When it comes down to it, learning about various problems with NYC buildings is like an episode of This Old House. Though the the city's Department of Environmental Protection says that the drinking water supply in southeastern Queens is safe, after last week's brief scare when tetrachloroethylene (PERC) was found in higher than normal amounts (though the water was still apparently safe), it turns out that many city buildings lack a special water valve.
The NY Times reports that even though backflow prevention valves are required by city law, thousands of buildings lack them. Backflow preventers help protect water supplies by keeping "hazardous substances from being sucked into the public water system." From the Times:
[C]ity officials identified a car wash as having contributed to the [PERC] contamination at least partly because it did not have the valve installed on one of its water supply lines...
The records also show that about 26,000 buildings in the city represent an especially high risk because factories, gasoline stations or businesses that handle hazardous materials housed in those buildings have not installed the device, called a backflow prevention valve...

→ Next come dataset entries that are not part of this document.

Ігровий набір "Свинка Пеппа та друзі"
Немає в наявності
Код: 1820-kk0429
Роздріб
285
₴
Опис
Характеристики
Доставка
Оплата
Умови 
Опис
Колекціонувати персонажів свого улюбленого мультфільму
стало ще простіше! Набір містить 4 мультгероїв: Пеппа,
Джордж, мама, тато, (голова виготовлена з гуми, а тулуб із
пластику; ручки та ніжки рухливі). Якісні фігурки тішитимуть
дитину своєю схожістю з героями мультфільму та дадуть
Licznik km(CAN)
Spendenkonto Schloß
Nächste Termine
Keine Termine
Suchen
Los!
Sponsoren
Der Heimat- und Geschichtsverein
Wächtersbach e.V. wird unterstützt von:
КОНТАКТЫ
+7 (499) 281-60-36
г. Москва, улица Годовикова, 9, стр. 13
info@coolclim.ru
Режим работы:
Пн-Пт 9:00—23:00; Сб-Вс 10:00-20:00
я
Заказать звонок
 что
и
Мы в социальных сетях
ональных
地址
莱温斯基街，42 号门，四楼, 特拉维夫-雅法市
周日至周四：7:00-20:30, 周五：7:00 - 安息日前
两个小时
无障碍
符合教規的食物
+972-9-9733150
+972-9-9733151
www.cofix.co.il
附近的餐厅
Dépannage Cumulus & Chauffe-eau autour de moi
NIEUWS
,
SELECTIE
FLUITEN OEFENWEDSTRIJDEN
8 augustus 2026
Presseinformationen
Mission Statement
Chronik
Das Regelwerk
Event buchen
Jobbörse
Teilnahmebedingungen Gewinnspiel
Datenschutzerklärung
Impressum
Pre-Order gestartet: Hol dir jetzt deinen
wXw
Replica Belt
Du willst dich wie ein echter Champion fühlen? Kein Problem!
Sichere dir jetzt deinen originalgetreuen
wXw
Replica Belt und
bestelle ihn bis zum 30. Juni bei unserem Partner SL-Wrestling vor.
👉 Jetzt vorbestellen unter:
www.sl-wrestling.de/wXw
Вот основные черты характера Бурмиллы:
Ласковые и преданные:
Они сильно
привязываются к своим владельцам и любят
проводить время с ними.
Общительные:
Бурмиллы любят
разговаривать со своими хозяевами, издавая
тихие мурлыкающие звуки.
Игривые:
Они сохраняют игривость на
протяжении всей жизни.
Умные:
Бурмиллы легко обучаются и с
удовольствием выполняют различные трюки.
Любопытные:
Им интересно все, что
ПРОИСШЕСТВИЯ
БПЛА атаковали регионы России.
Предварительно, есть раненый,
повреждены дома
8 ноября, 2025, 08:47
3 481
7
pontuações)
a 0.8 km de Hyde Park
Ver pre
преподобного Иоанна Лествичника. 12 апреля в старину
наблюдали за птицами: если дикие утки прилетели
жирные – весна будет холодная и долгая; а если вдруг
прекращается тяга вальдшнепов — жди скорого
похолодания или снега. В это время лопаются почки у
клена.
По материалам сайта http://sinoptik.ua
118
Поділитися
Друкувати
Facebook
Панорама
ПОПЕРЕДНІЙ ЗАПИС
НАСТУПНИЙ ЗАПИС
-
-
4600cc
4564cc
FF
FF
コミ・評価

The backflow prevention valves are generally located near water meters inside commercial, industrial and large residential buildings. They are attached to water lines completely separate from wastewater lines that run to the sewers, and are designed to prevent contaminated water within a building’s systems from being drawn back into the water mains.
For example, the chemically treated water in a large boiler could flow back into the water supply if water pressure into the building suddenly dropped. The contaminated water then could travel to other buildings.
Oh, gross. The city's enforcement of "backflow valves rules" has been criticized as "lax," even after a task force set compliance goals back in 2000.
However, more buildings than records suggest may have valves, according to the Real Estate Board of NY, but red tape and bureaucracy are keeping buildings from total compliance. And the DEP says that while it will try to inspect more buildings for backflow prevention valves, testing and monitoring the water is the "really the way we assure the public of water quality."